◆ **Page**:
════

Build a samtools application bundle

# Log into Stampede
ssh stampede2.tacc.utexas.edu

# Unload system's samtools module if it happens to be loaded by default
module unload samtools

# All TACC systems have a directory than can be accessed as $WORK
cd $WORK

# Set up a project directory
mkdir iPlant
mkdir iPlant/src
mkdir -p iPlant/samtools-0.1.19/stampede2/bin
mkdir -p iPlant/samtools-0.1.19/stampede2/test

# Build samtools using the Intel C Compiler
# If you don't have icc, gcc will work but icc usually gives more efficient binaries
cd iPlant/src
wget "http://downloads.sourceforge.net/project/samtools/samtools/0.1.19/samtools-0.1.19.tar.bz2"
tar -jxvf samtools-0.1.19.tar.bz2
cd samtools-0.1.19
make CC=icc CFLAGS='-xCORE-AVX2 -axCORE-AVX512,MIC-AVX512 -O3'

# Copy the samtools binary and support scripts to the project bin directory
cp -R samtools bcftools misc ../../samtools-0.1.19/stampede2/bin/
cd ../../samtools-0.1.19/stampede2

# Test that samtools will launch
bin/samtools

  Program: samtools (Tools for alignments in the SAM format)
  Version: 0.1.19-44428cd

  Usage:   samtools <command> [options]

  Command: view        SAM <-> BAM conversion
           sort        sort alignment file
           mpileup     multi-way pileup...

# Package up the bin directory as an compressed archive
# and remove the original. This preserves the execute bit
# and other permissions and consolidates movement of all
# bundled dependencies in bin to a single operation. You
# can adopt a similar approach with lib and include.

════

◆ **Raw records**:

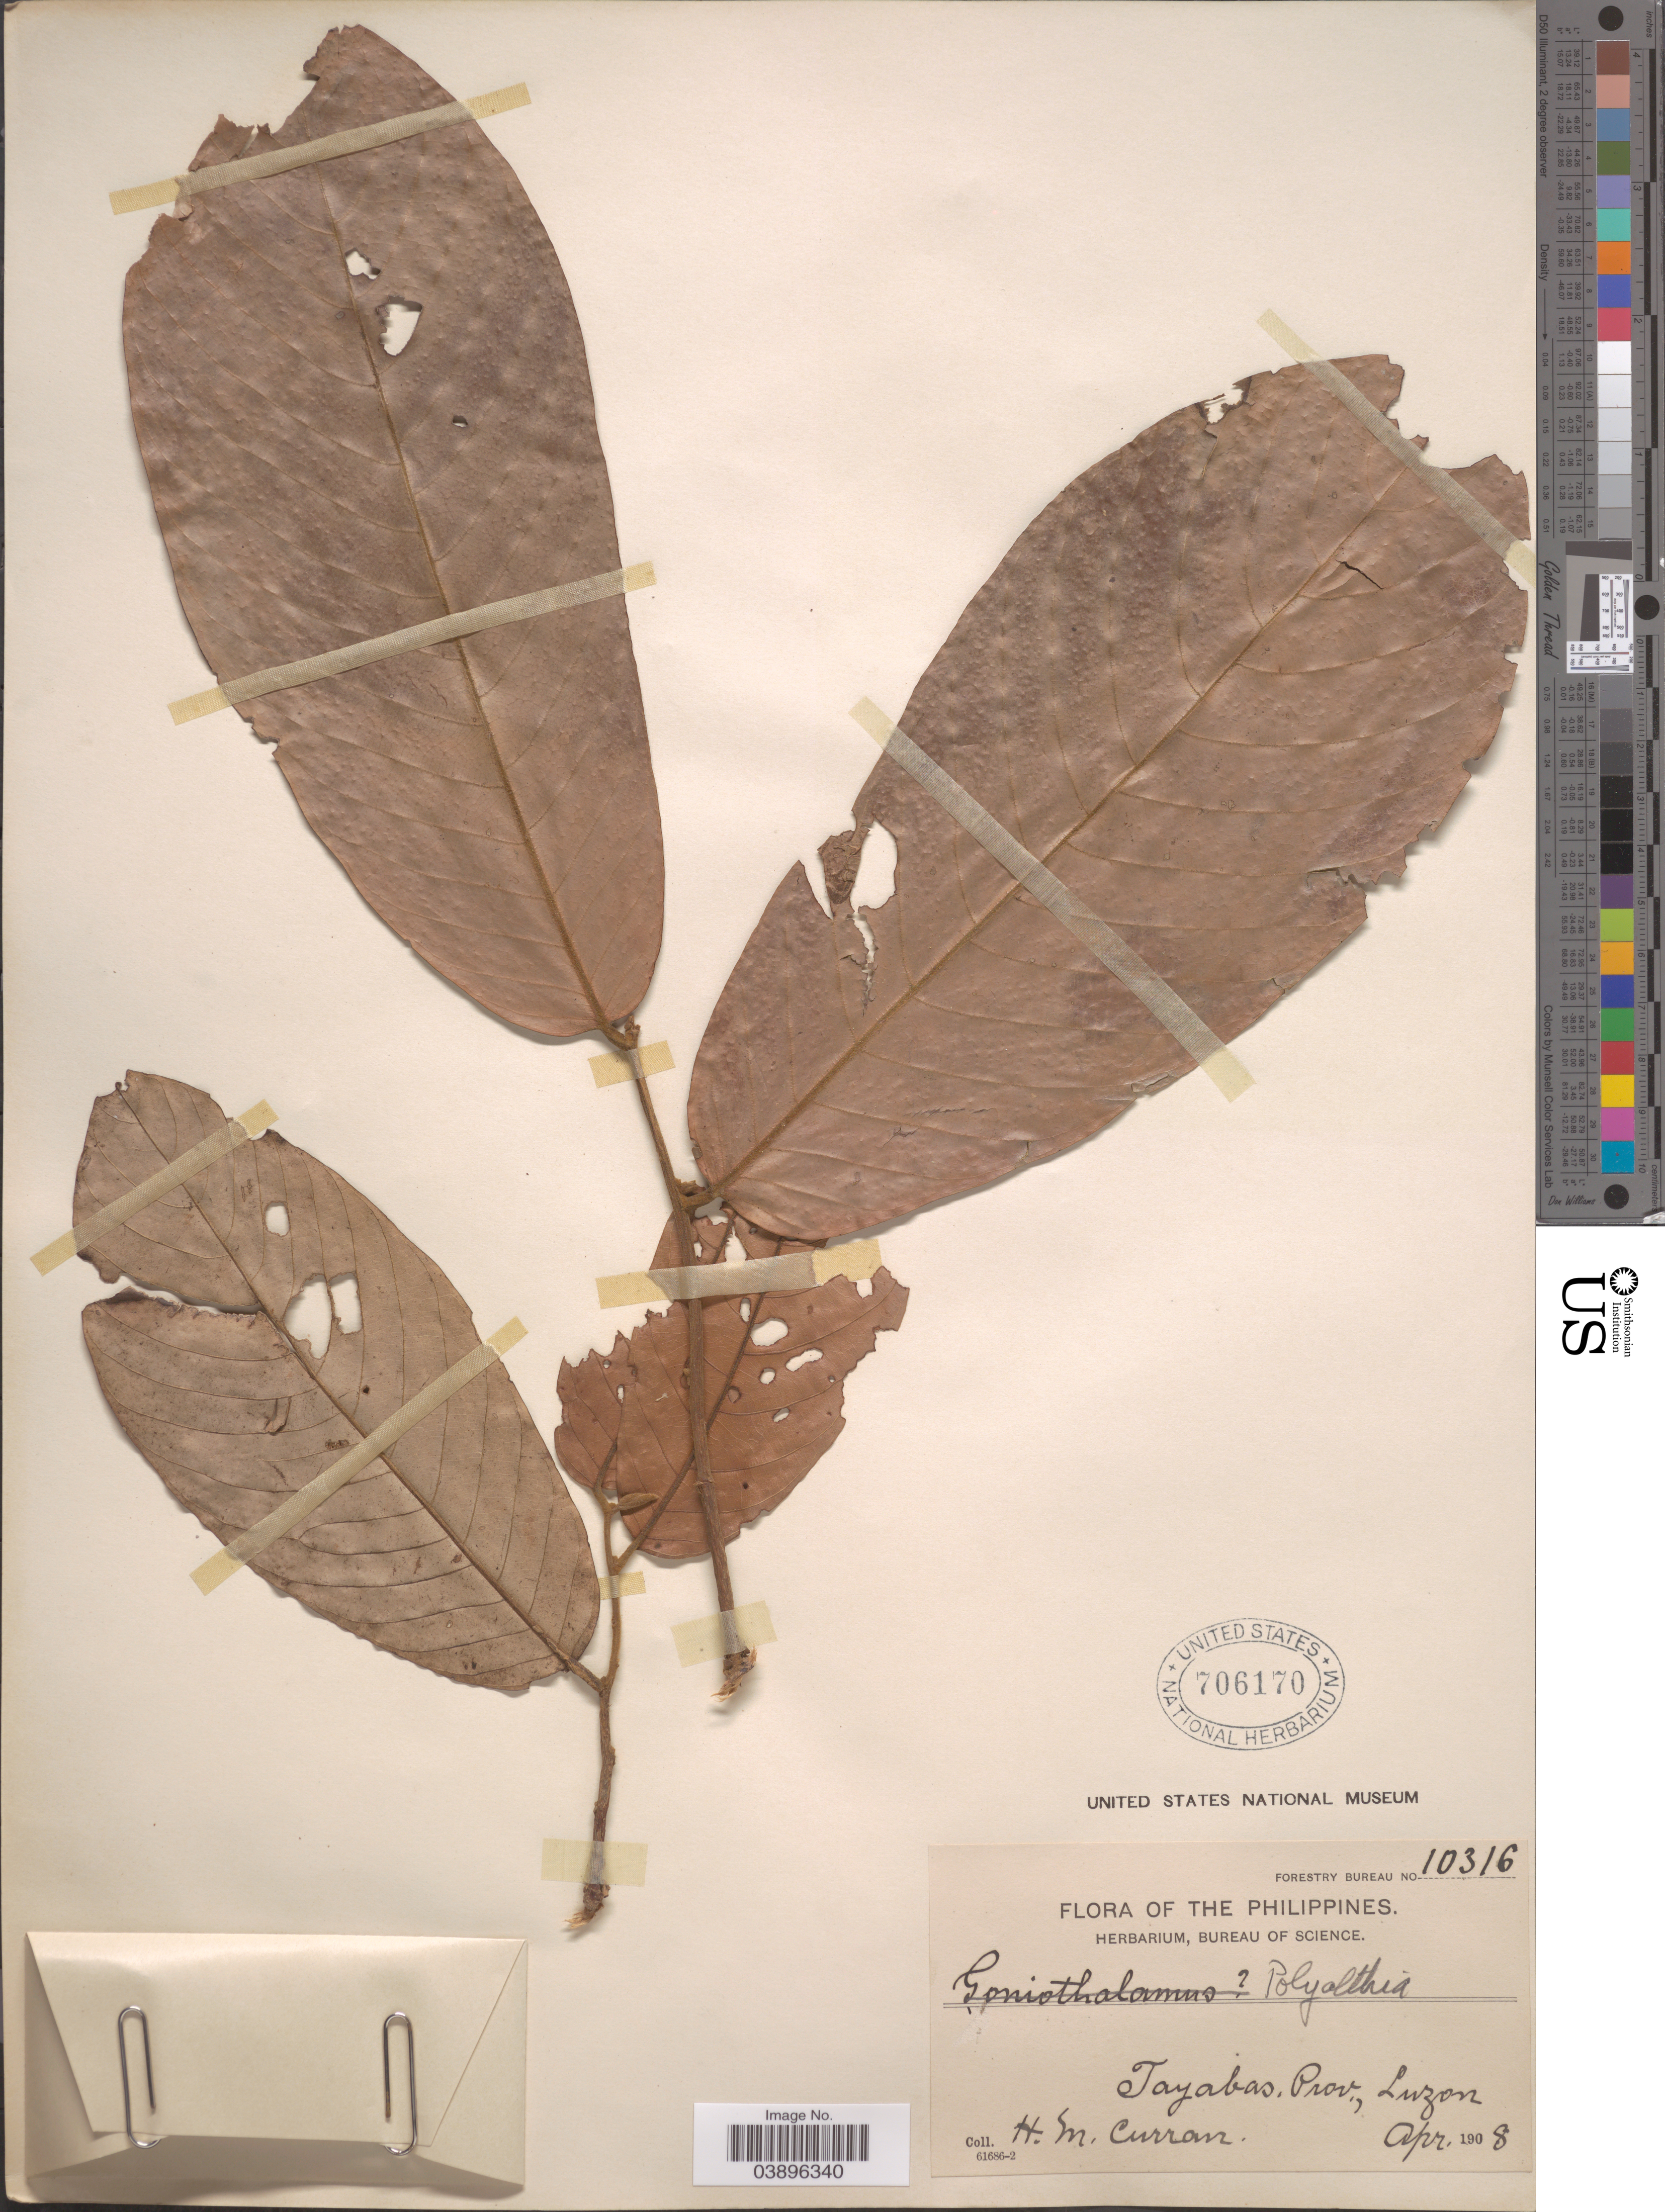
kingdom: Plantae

════

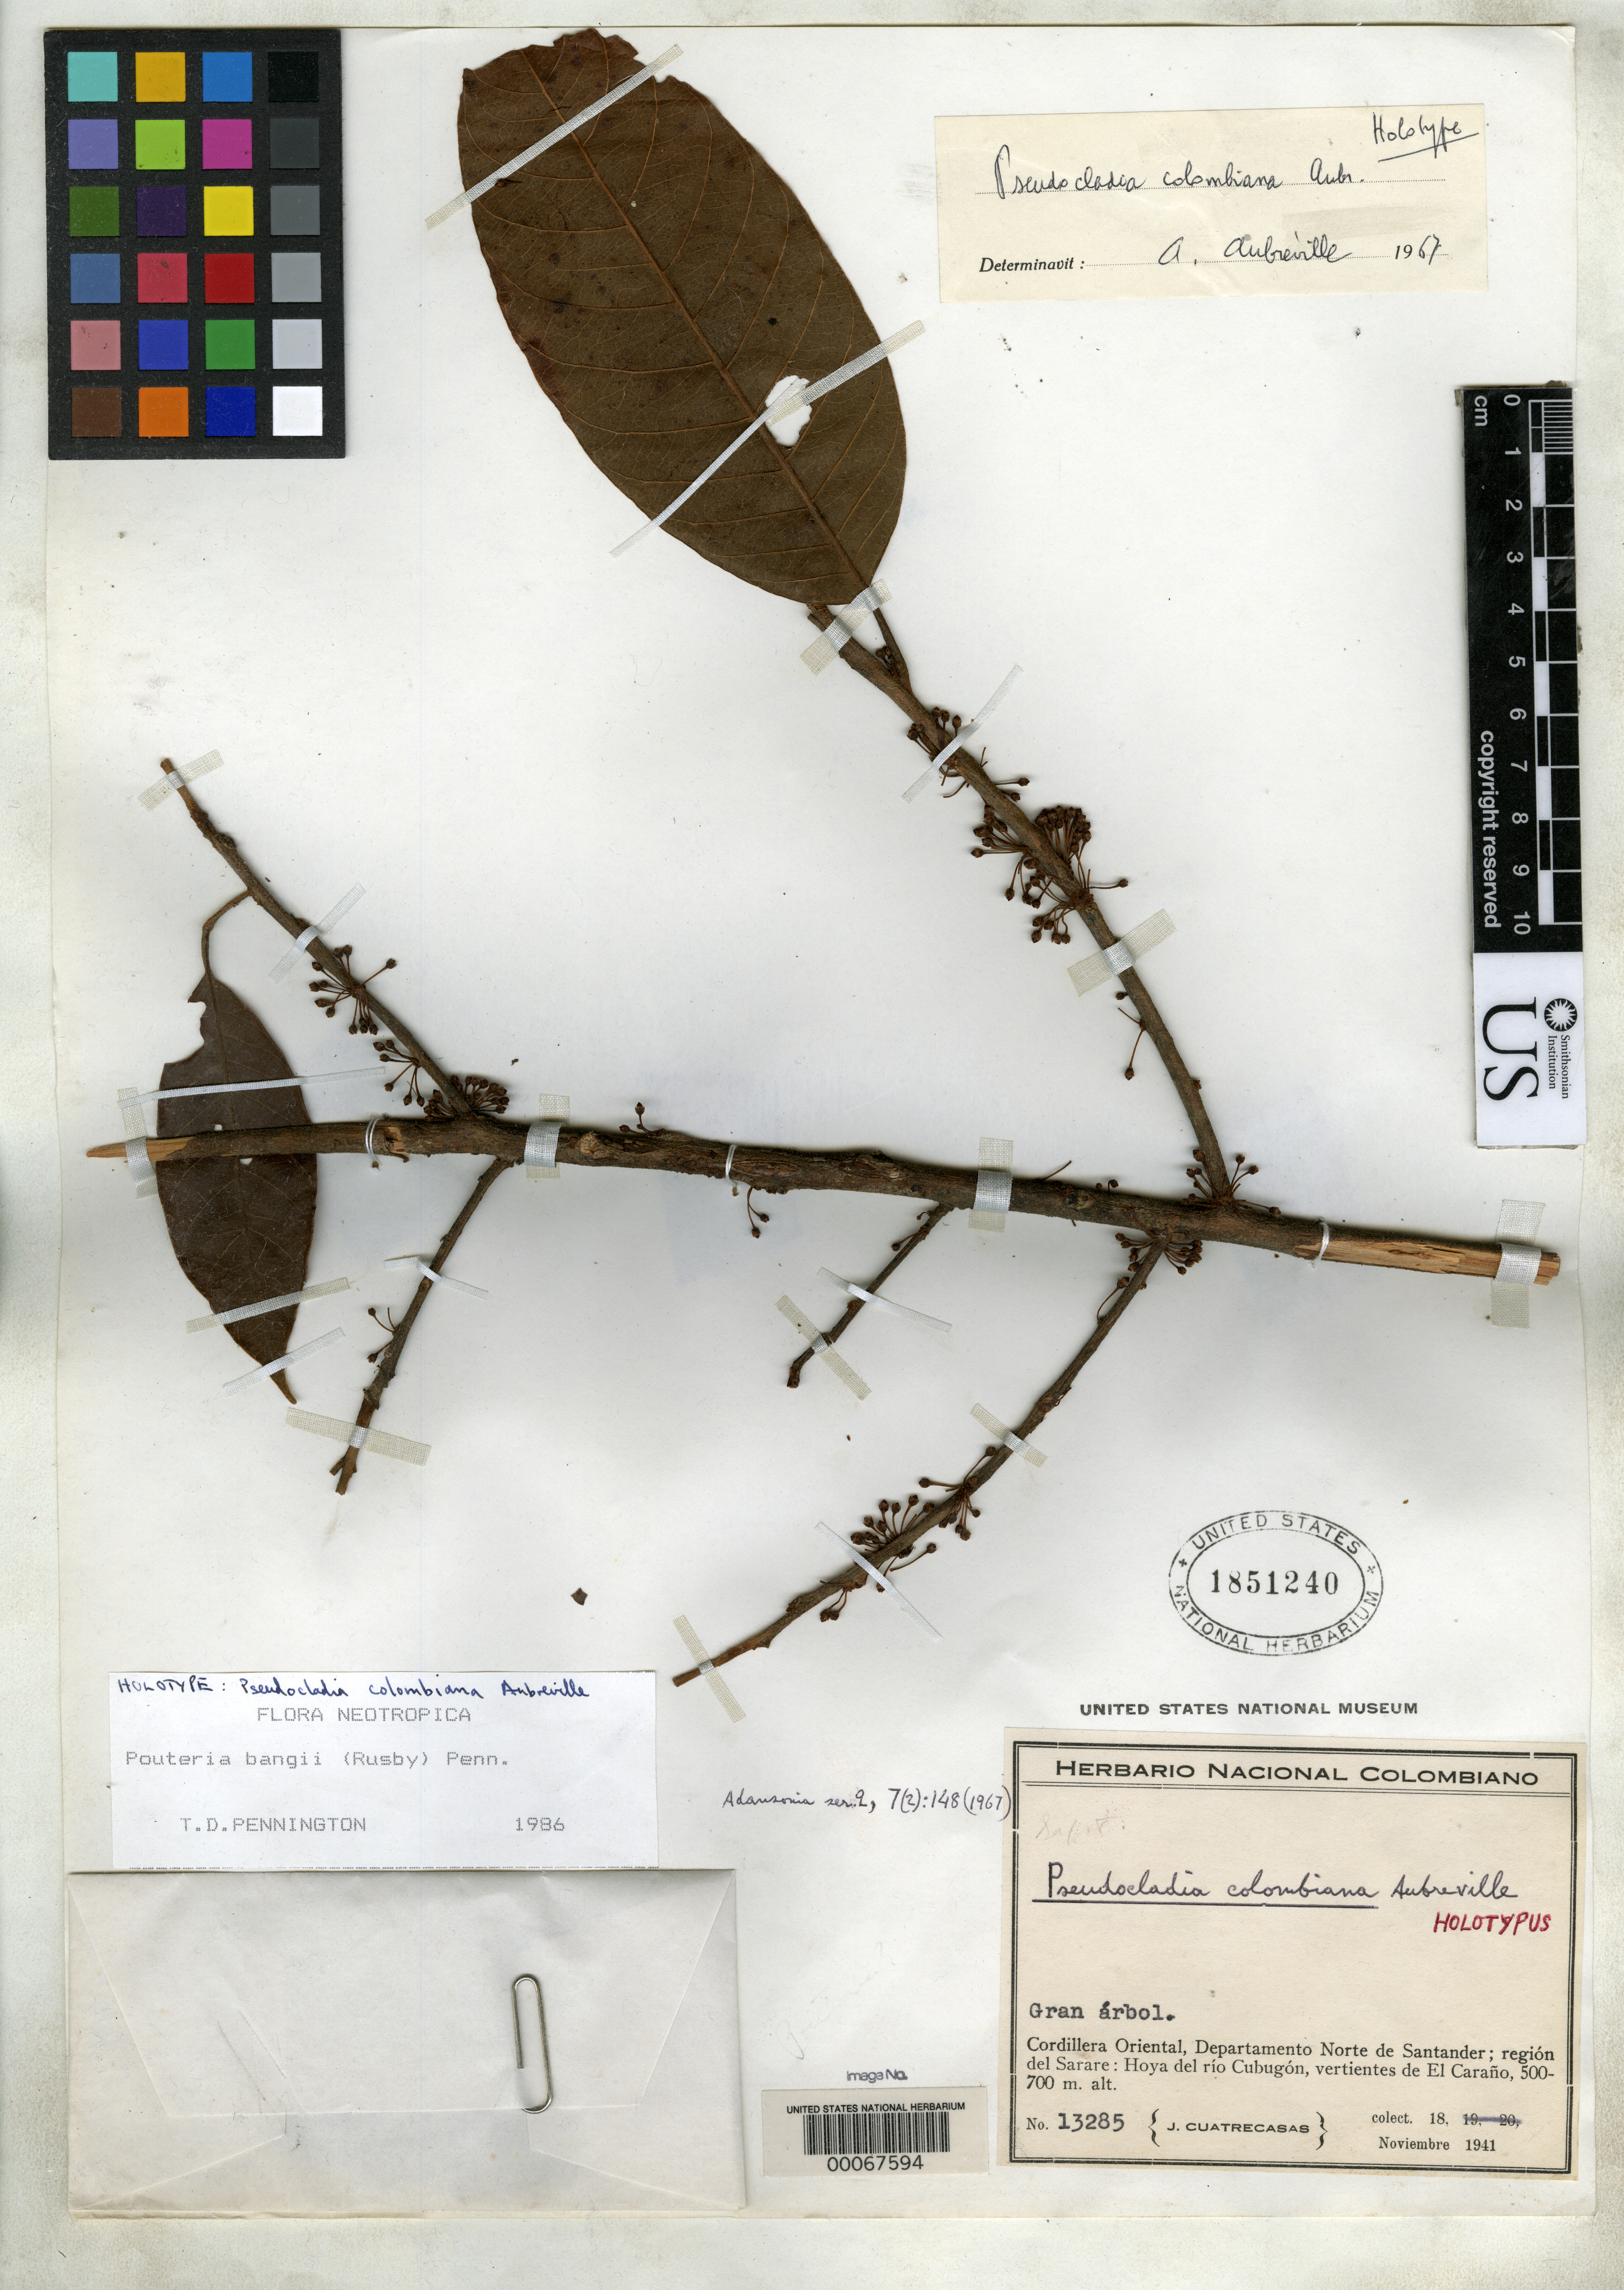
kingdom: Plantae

════

Which compiler does the samtools build page use to compile samtools? The listing comes from a separate source.

◆ **Completed exercise**: The Intel C Compiler (icc).